A dread began to creep over her of seeing him again. How should she meet him? Could she still keep him at a fitting distance? Would he not feel that he had some claim upon her even now?
One morning, hearing wheels, she looked up from her half-hearted study of an Irish grammar and saw the well-known car and the bony grey horse appearing. To fly out by the back door, catching up her hat on the way was the work of a second. She ran down the laurel walk, crossed the stile, and was soon safely on her way to the Inchguile woods.
She was overtaken presently by a frieze-coated man, Martin Regan, who, though an Inchguile tenant and out of her usual beat, she had met once or twice, his bedridden father having sent to beg a visit from her. Their holding was a poor one enough, but by constant hard work the son had managed to keep things going. She knew the old woman who ruled in the house was his stepmother, but had not noticed any want of harmony in the family. Rumours, however, had reached her lately that the old man had been making a will, by which he left the farm and all his possessions to his wife, who had already written to recall her own son from America to share the expected legacy with her.
These rumours came back to the mind of Louise Eden as she noticed the trouble in Martin Regan’s face.
“I was just going up to speak to your honour, miss,” he said, “when I seen you going through the gate, so I followed you to tell of the trouble I’m in.”
“Is what I have heard true, then?” asked Louise. “Surely your father could not be so unjust as to leave the farm you have worked on so hard away from you?”

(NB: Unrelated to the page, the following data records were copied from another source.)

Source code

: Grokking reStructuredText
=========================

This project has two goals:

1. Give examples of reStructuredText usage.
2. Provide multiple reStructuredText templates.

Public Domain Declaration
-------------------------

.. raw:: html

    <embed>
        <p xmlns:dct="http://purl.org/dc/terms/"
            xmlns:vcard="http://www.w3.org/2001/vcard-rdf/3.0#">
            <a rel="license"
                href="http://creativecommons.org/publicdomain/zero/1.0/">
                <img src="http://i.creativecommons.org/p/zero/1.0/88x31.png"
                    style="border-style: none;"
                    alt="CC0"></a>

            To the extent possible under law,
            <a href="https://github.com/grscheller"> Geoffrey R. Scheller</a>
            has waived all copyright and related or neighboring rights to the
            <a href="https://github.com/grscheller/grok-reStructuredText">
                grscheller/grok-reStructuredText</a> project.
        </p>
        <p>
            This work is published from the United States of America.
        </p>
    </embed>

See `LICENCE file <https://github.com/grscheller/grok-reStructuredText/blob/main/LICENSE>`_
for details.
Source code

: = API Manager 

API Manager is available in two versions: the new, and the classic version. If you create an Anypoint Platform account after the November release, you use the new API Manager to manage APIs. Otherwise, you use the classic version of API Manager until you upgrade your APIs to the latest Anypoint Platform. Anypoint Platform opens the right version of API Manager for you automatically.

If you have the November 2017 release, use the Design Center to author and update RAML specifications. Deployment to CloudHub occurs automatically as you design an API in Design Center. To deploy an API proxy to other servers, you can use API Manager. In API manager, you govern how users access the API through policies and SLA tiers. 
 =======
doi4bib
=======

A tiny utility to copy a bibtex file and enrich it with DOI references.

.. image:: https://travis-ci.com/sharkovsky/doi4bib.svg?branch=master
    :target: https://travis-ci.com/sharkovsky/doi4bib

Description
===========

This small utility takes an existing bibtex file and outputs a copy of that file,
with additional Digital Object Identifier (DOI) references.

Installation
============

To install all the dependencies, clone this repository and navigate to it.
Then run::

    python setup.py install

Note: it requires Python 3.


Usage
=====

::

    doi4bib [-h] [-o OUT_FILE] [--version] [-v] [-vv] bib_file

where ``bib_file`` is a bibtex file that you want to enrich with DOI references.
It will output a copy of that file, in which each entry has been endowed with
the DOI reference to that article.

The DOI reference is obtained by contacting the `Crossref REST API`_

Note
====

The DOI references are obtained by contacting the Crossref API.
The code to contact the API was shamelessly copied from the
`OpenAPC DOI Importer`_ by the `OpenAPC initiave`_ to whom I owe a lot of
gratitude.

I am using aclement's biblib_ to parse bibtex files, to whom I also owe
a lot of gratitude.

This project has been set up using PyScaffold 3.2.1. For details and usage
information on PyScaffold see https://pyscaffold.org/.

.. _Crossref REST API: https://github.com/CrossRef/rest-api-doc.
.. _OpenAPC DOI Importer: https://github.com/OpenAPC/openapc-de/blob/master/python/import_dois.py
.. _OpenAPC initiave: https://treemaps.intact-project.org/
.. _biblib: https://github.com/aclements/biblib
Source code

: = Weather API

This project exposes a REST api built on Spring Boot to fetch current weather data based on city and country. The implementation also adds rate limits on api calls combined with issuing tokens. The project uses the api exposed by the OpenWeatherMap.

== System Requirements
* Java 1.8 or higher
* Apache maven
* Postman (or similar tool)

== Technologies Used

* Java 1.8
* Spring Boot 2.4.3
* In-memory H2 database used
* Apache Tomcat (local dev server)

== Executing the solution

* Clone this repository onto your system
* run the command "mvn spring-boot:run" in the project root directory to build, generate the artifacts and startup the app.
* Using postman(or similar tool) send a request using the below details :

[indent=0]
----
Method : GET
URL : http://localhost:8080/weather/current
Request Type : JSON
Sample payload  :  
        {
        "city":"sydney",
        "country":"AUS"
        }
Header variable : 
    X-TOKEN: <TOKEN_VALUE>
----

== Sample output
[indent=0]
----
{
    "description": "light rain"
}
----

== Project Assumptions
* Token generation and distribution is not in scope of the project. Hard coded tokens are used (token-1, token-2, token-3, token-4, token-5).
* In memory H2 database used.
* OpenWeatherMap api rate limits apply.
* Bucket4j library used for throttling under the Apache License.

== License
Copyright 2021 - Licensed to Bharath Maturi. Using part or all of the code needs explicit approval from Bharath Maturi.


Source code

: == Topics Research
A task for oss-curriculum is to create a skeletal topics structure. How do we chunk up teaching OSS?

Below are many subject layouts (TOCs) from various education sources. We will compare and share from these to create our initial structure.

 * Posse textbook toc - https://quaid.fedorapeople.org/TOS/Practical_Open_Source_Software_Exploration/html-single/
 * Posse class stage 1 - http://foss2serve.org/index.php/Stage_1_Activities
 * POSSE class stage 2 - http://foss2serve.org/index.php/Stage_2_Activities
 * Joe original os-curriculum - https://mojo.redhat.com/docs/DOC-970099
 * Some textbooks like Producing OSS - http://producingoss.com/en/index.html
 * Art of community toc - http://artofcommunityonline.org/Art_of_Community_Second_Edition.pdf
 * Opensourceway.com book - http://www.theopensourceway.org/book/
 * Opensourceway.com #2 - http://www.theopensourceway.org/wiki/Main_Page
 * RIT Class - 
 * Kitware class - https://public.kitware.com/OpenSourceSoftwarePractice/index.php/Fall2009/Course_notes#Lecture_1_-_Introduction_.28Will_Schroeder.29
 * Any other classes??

“It’s true indeed, miss,” said Martin. “And I’m after going to the agent about it, for Sir Richard is away, and if he could hear of it—he’s a good landlord and would never see me wronged. But he says all the power is gone from the landlord now, and that if the old man was to leave the land to Parnell or another and away from all his own blood the law couldn’t stop him. So God help us! I dunno at all what’ll I do.”
“Had you any quarrel with your father that led to this?” asked Louise, with sympathy that won the confidence of her companion, who had walked on with her to the woods, where their path was brilliantly bordered by the opaque red berries of the mountain ash, and the transparent hues of the guelder-rose.